Apesar de um amplo consenso nas observações, o partido que suporta o governo promete re-aprovar o texto, sem rebuscos nem emendas…Quando a razão não tem força, é usada a força sem razão! Na hora própria se dará o julgamento… Estando perante um assunto de capital importância não seria de bom senso procurar mais unanimidade, despojando de conotação ideológica um tema essencial para o conjunto da população?
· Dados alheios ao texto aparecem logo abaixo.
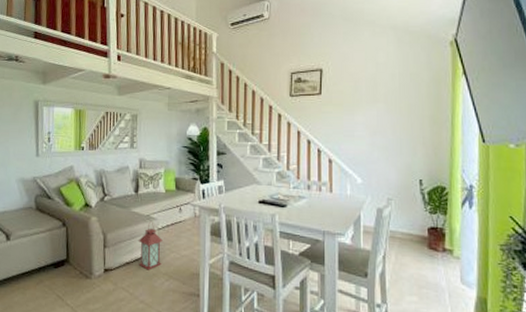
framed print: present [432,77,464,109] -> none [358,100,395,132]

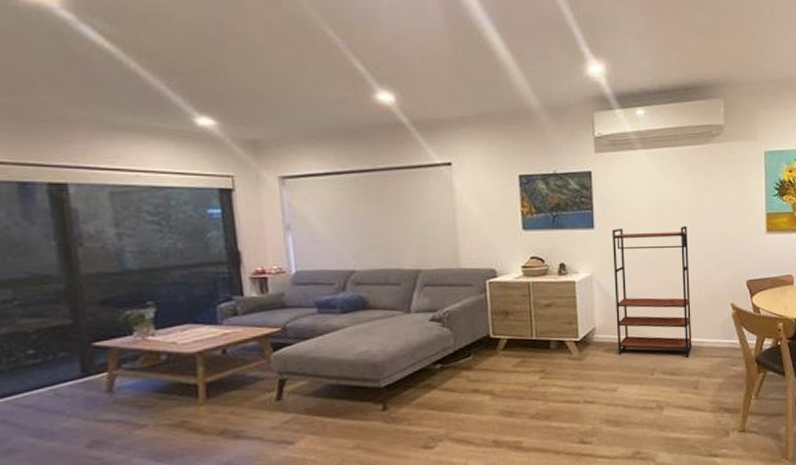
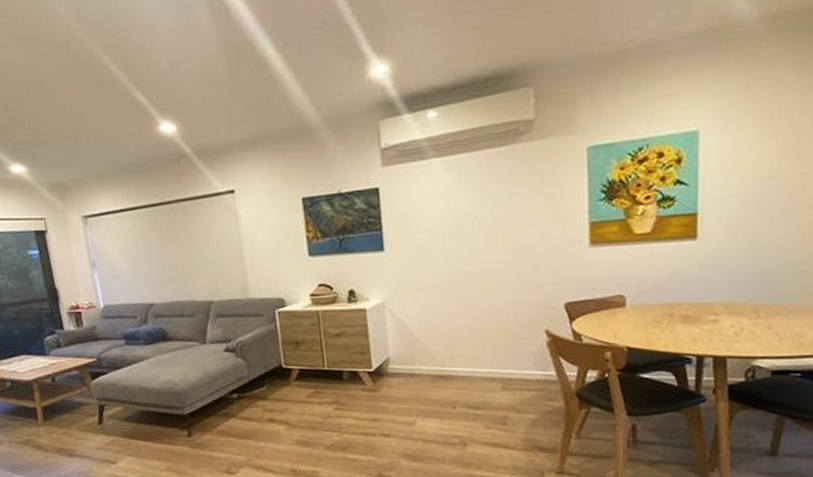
bookshelf: present [612,225,692,357] -> none [404,242,499,390]

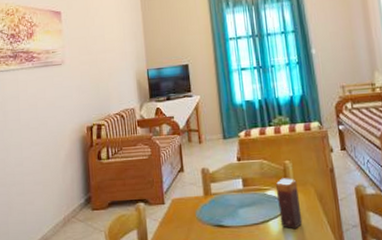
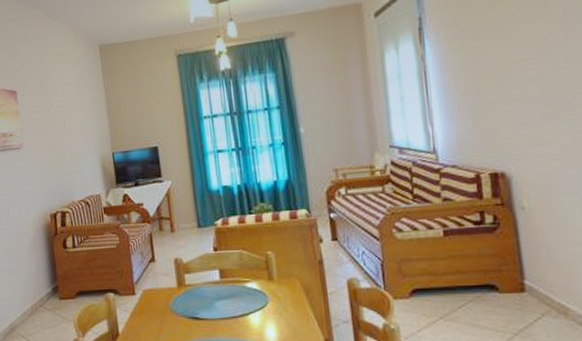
candle: present [275,178,303,230] -> none [256,269,287,324]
4. O que diz o magistério da Igreja católica sobre a habitação, como direito fundamental e, por que não, fundacional da pessoa e da sociedade? Escreve o Papa Francisco: «A falta duma habitação digna ou adequada leva muitas vezes a adiar a formalização duma relação. É preciso lembrar que «a família tem direito a uma habitação condigna, apropriada para a vida familiar e proporcional ao número dos seus membros, num ambiente fisicamente sadio que proporcione os serviços básicos para a vida da família e da comunidade». Uma família e uma casa são duas realidades que se reclamam mutuamente. Este exemplo mostra que devemos insistir nos direitos da família, e não apenas nos direitos individuais. A família é um bem de que a sociedade não pode prescindir, mas precisa de ser protegida. (…) As famílias têm, entre outros direitos, o de «poder contar com uma adequada política familiar por parte das autoridades públicas no campo jurídico, económico, social e fiscal» (Exortação apostólica pós-sinodal ‘Amoris laetitia’ sobre o amor na família, nº 44).

Aprendamos a pensar e a viver sem teias nem peias, mas segundo os valores humanistas do Evangelho!